** Opening Source material block **
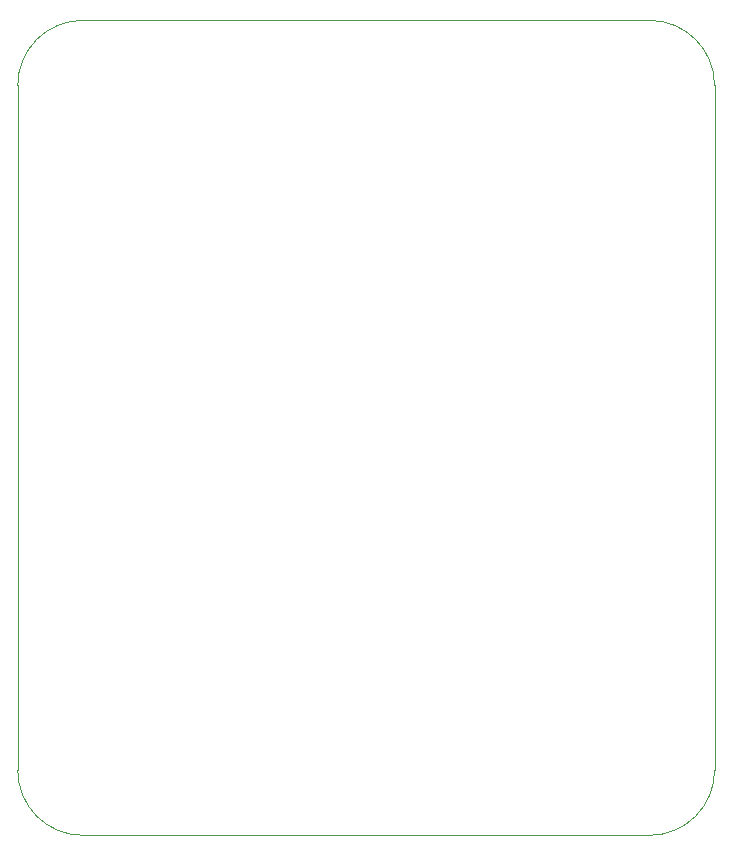
<source format=gm1>
G04 #@! TF.GenerationSoftware,KiCad,Pcbnew,8.0.5-8.0.5-0~ubuntu22.04.1*
G04 #@! TF.CreationDate,2024-09-10T12:36:33+10:00*
G04 #@! TF.ProjectId,Fire_Sytem_10,46697265-5f53-4797-9465-6d5f31302e6b,rev?*
G04 #@! TF.SameCoordinates,Original*
G04 #@! TF.FileFunction,Profile,NP*
%FSLAX46Y46*%
G04 Gerber Fmt 4.6, Leading zero omitted, Abs format (unit mm)*
G04 Created by KiCad (PCBNEW 8.0.5-8.0.5-0~ubuntu22.04.1) date 2024-09-10 12:36:33*
%MOMM*%
%LPD*%
G01*
G04 APERTURE LIST*
G04 #@! TA.AperFunction,Profile*
%ADD10C,0.050000*%
G04 #@! TD*
G04 APERTURE END LIST*
D10*
X155000000Y-69500000D02*
X158000000Y-69500000D01*
X163500000Y-133000000D02*
G75*
G02*
X158000000Y-138500000I-5500000J0D01*
G01*
X110000000Y-138500000D02*
G75*
G02*
X104500000Y-133000000I0J5500000D01*
G01*
X163500000Y-75000000D02*
X163500000Y-133000000D01*
X104500000Y-75000000D02*
X104500000Y-133000000D01*
X158000000Y-138500000D02*
X110000000Y-138500000D01*
X104500000Y-75000000D02*
G75*
G02*
X110000000Y-69500000I5500000J0D01*
G01*
X110000000Y-69500000D02*
X155000000Y-69500000D01*
X158000000Y-69500000D02*
G75*
G02*
X163500000Y-75000000I0J-5500000D01*
G01*
M02*

</source>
** Closing Source material block **
Instructions to follow —
Every record must be duplicated exactly, except for the pictures, which are left out.

Answer area —
<source format=gm1>
G04 #@! TF.GenerationSoftware,KiCad,Pcbnew,8.0.5-8.0.5-0~ubuntu22.04.1*
G04 #@! TF.CreationDate,2024-09-10T12:36:33+10:00*
G04 #@! TF.ProjectId,Fire_Sytem_10,46697265-5f53-4797-9465-6d5f31302e6b,rev?*
G04 #@! TF.SameCoordinates,Original*
G04 #@! TF.FileFunction,Profile,NP*
%FSLAX46Y46*%
G04 Gerber Fmt 4.6, Leading zero omitted, Abs format (unit mm)*
G04 Created by KiCad (PCBNEW 8.0.5-8.0.5-0~ubuntu22.04.1) date 2024-09-10 12:36:33*
%MOMM*%
%LPD*%
G01*
G04 APERTURE LIST*
G04 #@! TA.AperFunction,Profile*
%ADD10C,0.050000*%
G04 #@! TD*
G04 APERTURE END LIST*
D10*
X155000000Y-69500000D02*
X158000000Y-69500000D01*
X163500000Y-133000000D02*
G75*
G02*
X158000000Y-138500000I-5500000J0D01*
G01*
X110000000Y-138500000D02*
G75*
G02*
X104500000Y-133000000I0J5500000D01*
G01*
X163500000Y-75000000D02*
X163500000Y-133000000D01*
X104500000Y-75000000D02*
X104500000Y-133000000D01*
X158000000Y-138500000D02*
X110000000Y-138500000D01*
X104500000Y-75000000D02*
G75*
G02*
X110000000Y-69500000I5500000J0D01*
G01*
X110000000Y-69500000D02*
X155000000Y-69500000D01*
X158000000Y-69500000D02*
G75*
G02*
X163500000Y-75000000I0J-5500000D01*
G01*
M02*

</source>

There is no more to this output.